So. This week’s parsha is teruma, which is pretty much about the detailed specs for the tabernacle. As it happens, my Perfect Non-Reader and her Hebrew School gang were leading the service last night, so YHB was there. Alas, attendance at services is uncommon these days, what with my working on Saturday morning, so it was a bit of a disappointment to make one of my few visits during this stretch of the liturgical year, the most boring stretch there is. People complain about the begats? Try Exodus 25. Make this thing out of that kind of wood, and put rings on it for the posts, and then make posts, and put the posts in the rings, and put gold on all the wood, and then make another thing out of wood, and put rings on that for posts, and then make posts, and then put the posts in the rings, and then put gold on all the wood. Whee!

Anyway, one of the dictates for decoration is that there be lots of cherubim. On the mercy seat, on the ark, on the curtains, two cherubim. To the point that later, in the writings, the Divine is described as the One that dwells between the cherubim. And I’m thinking, that’s not really an image to strike fear into the hearts of the enemies of the People Israel, is it? The one between the cherubs? His mighty throne sits on the cherubs?

Of course, our cherubs aren’t cherubim at all, but actually putti, little baby-faced toddler dudes with wings, signifying innocence rather than might. In the text, the cherubim are fierce—well, probably fierce, anyway. The first instance of a c’roov is the guardian of Eden, with some sort of flaming rotating sword to keep the banished humans out. Fierce enough. Ezekiel describes them as, well, Ezekiel has some issues. I don’t think we all need to accept that what Ezekiel says he saw is some sort of exact reporting. Ezekiel is in William Blake territory, and they can hang around together like that. Monsters. The cherubim, I mean. Monsters pulling the Chariot of Fire. Not very cherubic. Can you imagine the Chariot of Fire being pulled by putti? Not an impressive image, I’m afraid.

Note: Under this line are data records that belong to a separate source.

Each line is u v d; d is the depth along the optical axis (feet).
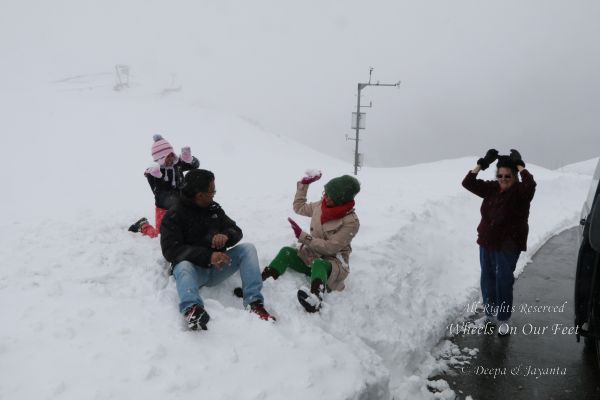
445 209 27.43
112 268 12.36
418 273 17.19
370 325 13.02
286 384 8.90
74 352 8.66
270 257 14.37
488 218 14.61
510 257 14.29
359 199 28.04
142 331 9.57
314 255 13.19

So, there are cherubim in the text, and there are cherubs in our language, and the two have very little in common except wings, and our cherubs usually only have two of those. What do we do with this? One excellent answer is to sneer at all the people who don’t know the difference between a cherub and a putto, declaring that everybody else is just wrong, wrong, wrong. It is, actually, an excellent answer—accurate research eventually convinced people that the singular in English should be cherub and not cherubin, after all, despite it having been wrong in ecclesiastical Latin, swallowed into Middle English and persisting up until Tyndale’s time. So if we maintain our standards for four or five hundred years, we may be able to bring back the language to our own purposes.

Or, alternately, we can think of parsha teruma as insisting on putti as symbols of the Divine majesty. It gives a person a whole new sense of the majestic, innit?

Tolerabimus quod tolerare debemus,
-Vardibidian.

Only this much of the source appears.